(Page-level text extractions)

━━━━━━━━━━━━━━━━━━━━━━━━━━━━━━

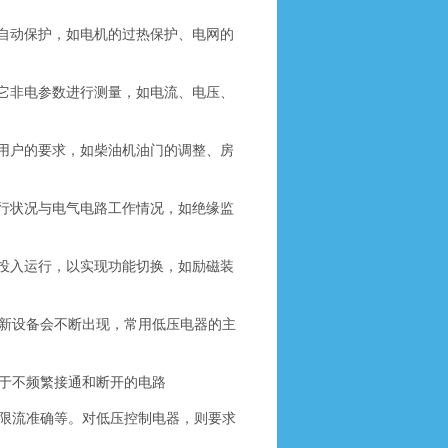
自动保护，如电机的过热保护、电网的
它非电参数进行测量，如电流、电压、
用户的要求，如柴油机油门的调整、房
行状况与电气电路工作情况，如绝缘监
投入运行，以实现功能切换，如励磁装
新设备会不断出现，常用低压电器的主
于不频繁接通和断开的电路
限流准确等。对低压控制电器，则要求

━━━━━━━━━━━━━━━━━━━━━━━━━━━━━━

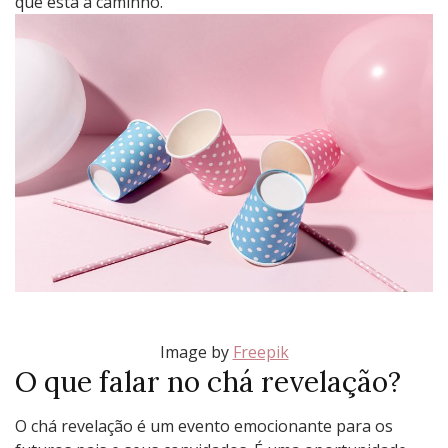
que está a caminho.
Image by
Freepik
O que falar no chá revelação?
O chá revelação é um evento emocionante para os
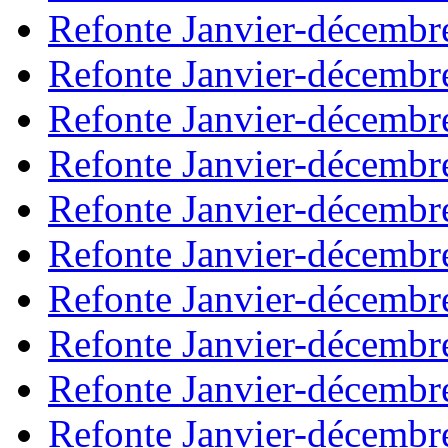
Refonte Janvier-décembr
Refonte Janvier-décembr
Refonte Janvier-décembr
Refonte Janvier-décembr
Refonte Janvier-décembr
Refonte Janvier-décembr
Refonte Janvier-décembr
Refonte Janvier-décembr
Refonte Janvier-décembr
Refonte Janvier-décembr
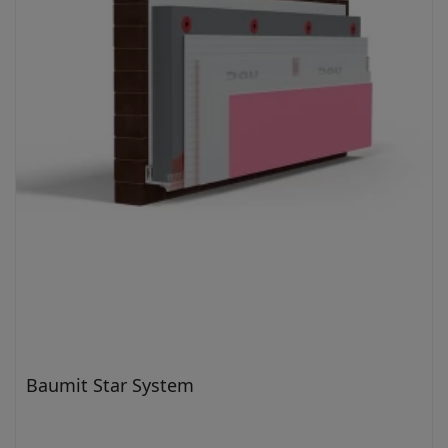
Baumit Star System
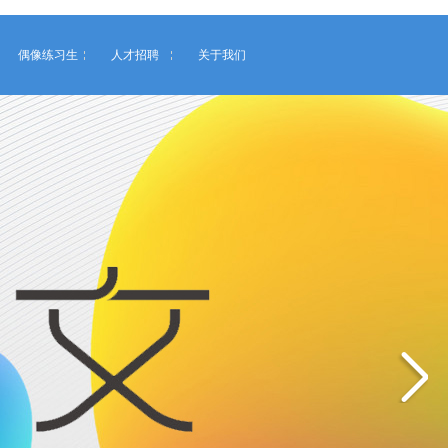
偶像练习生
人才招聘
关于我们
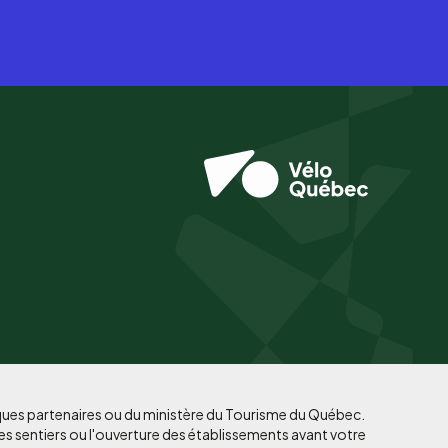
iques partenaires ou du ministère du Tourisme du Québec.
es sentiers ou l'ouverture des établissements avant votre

━━━━━━━━━━━━━━━━━━━━━━━━━━━━━━

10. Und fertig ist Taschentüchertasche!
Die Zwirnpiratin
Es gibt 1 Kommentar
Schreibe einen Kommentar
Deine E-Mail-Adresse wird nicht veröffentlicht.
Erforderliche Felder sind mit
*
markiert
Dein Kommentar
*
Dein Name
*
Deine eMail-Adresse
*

━━━━━━━━━━━━━━━━━━━━━━━━━━━━━━

* [What is required]: In the records, rewrite the lines from the one containing "Baumit Star System" up to and including the one containing "es sentiers ou", changing "sentiers" to "chemins" and keeping everything else the same. Return only those lines, without the pictures.

* [Finished task]:
Baumit Star System
偶像练习生
人才招聘
关于我们
iques partenaires ou du ministère du Tourisme du Québec.
es chemins ou l'ouverture des établissements avant votre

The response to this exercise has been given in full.